Un travail expérimental sur le virus de l'immunodéficience féline (VIF) pourrait fournir des éléments de compréhension de la démence accompagnant les infections par le VIH. Michael Podell et coll. (Ohio, Etats-Unis) viennent de montrer que dans des cellules infectées par le VIF, la multiplication virale peut être quinze fois plus importante lorsque la préparation est mise au contact de méthamphétamine.
Au cours de l'expérimentation, les cellules ont été soumises à ce traitement pendant deux semaines. Ce qui correspond, selon les auteurs, à une exposition du même ordre que la concentration plasmatique d'un utilisateur régulier. Si les travaux, publiés par le « Journal of Neurovirology », se confirment, ils permettraient d'appréhender le mécanisme par lequel les lentivirus (VIH, VIF...) peuvent coloniser le cerveau.
Cette multiplication virale n'est pas le seul constat des chercheurs. Ils ont mis en évidence que, pour pouvoir infecter une cellule nerveuse, le virus doit se lier à un type particulier de lymphocyte ou de cellule immune. Une fois l'infection cellulaire réalisée, le virus mute et peut se passer de cette association pour se multiplier.
Un rôle clé dans l'immunité
Les chercheurs ont focalisé leur attention sur les astrocytes. Ces cellules qui représentent quelque 50 % du cerveau ont longtemps été considérées comme d'un intérêt mineur. En découvrant qu'elles pouvaient être infectées par le VIF ou le VIH, les scientifiques ont suggéré que l'infection restait quiescente.

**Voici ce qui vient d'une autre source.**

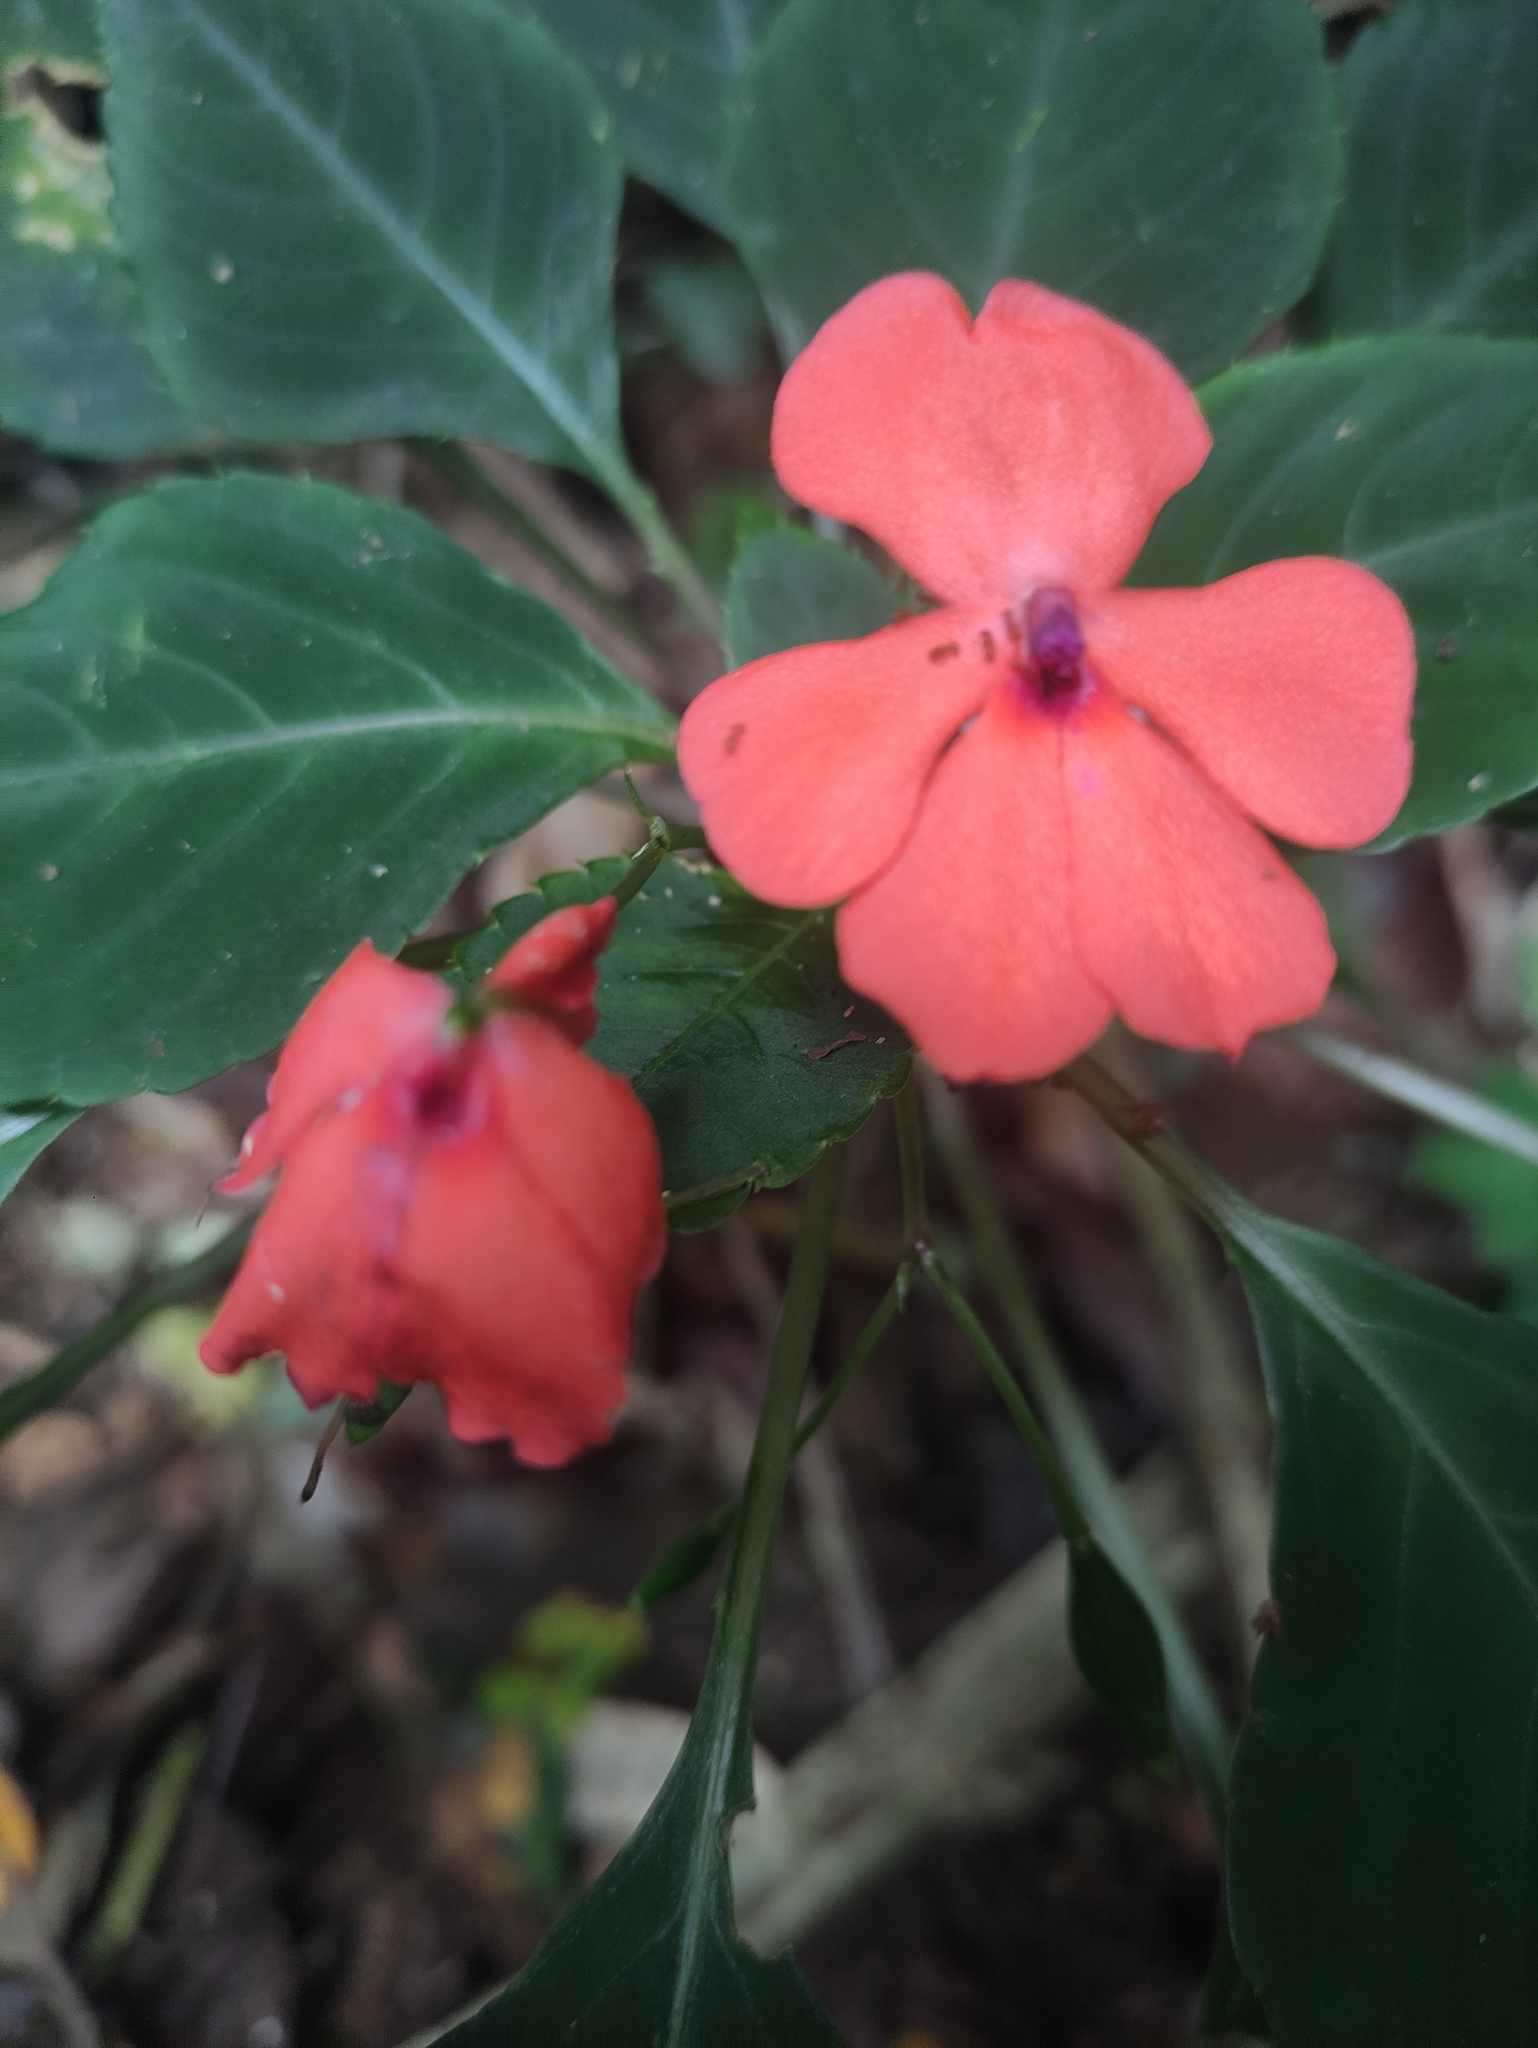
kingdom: Plantae
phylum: Tracheophyta
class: Magnoliopsida
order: Ericales
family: Balsaminaceae
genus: Impatiens
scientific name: Impatiens walleriana
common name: Buzzy lizzy
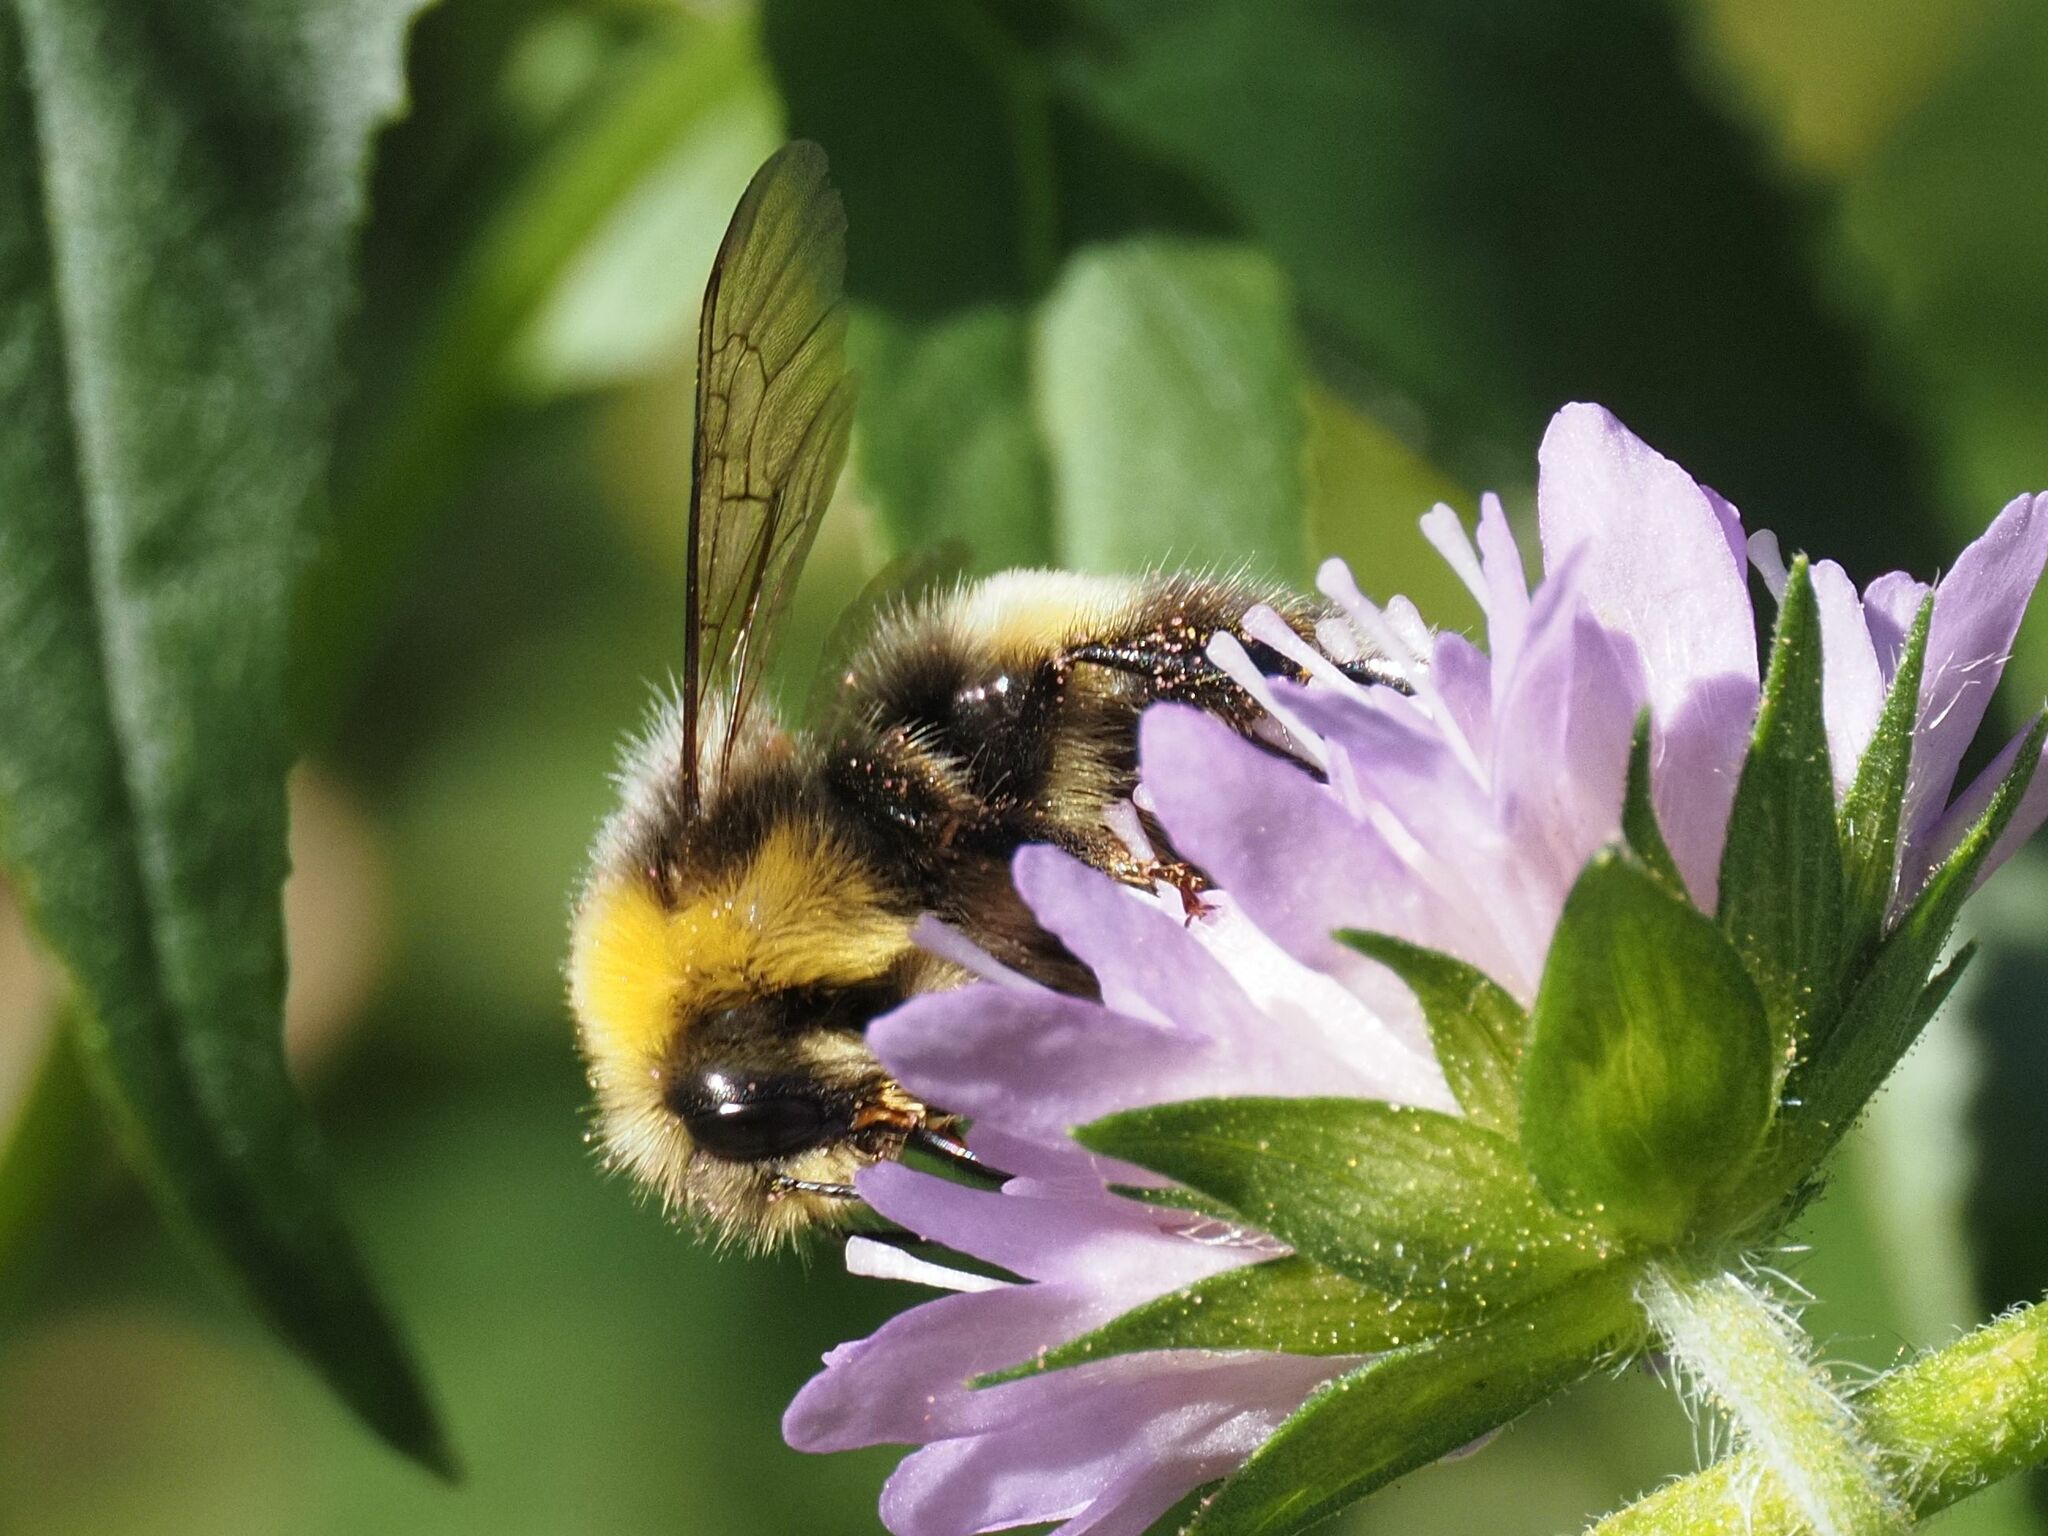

Des travaux récents ont réhabilité les astrocytes. Ils seraient parmi les cellules cérébrales les plus importantes et semblent jouer un rôle clé dans l'immunité. Les chercheurs américains ont mis en évidence qu'un récepteur sur la membrane de la cellule nerveuse autorise l'entrée du virus. Ce récepteur baptisé CXCR4 est utilisé à la fois par les VIH et VIF tant sur les astrocytes que sur les cellules immunes. Il se pourrait que CXCR4 soit le récepteur principal pour tous les lentivirus sur les astrocytes.
Une fois à l'intérieur de la cellule nerveuse, le virus se multiplie très rapidement grâce à une mutation, indépendante de la présence de la cellule mononuclée sanguine qui a permis l'entrée dans l'astrocyte. La nouvelle souche virale semble totalement indépendante de toute interaction avec le système immunitaire. « Ce qui veut dire que toute drogue qui tendrait à interférer ou à influencer le système immunitaire ne devrait avoir absolument aucune activité sur l'infection des astrocytes », explique M. Podell. D'où la surprise lorsque les chercheurs ont constaté l'ampleur de la multiplication virale après adjonction de méthamphétamine aux cellules infectées.
Les auteurs analysent maintenant les données obtenues à partir de travaux sur un modèle félin (chat). Si elles corroborent les résultats expérimentaux, M. Podell et son équipe pourront tenter de décrypter les mécanismes précis contrôlant l'infection des astrocytes par le VIF.
Le VIF est l'un des principaux substituts du VIH en laboratoire, car il est proche du virus humain. Il autorise des expérimentations s'accordant avec les critères de sûreté et d'éthique.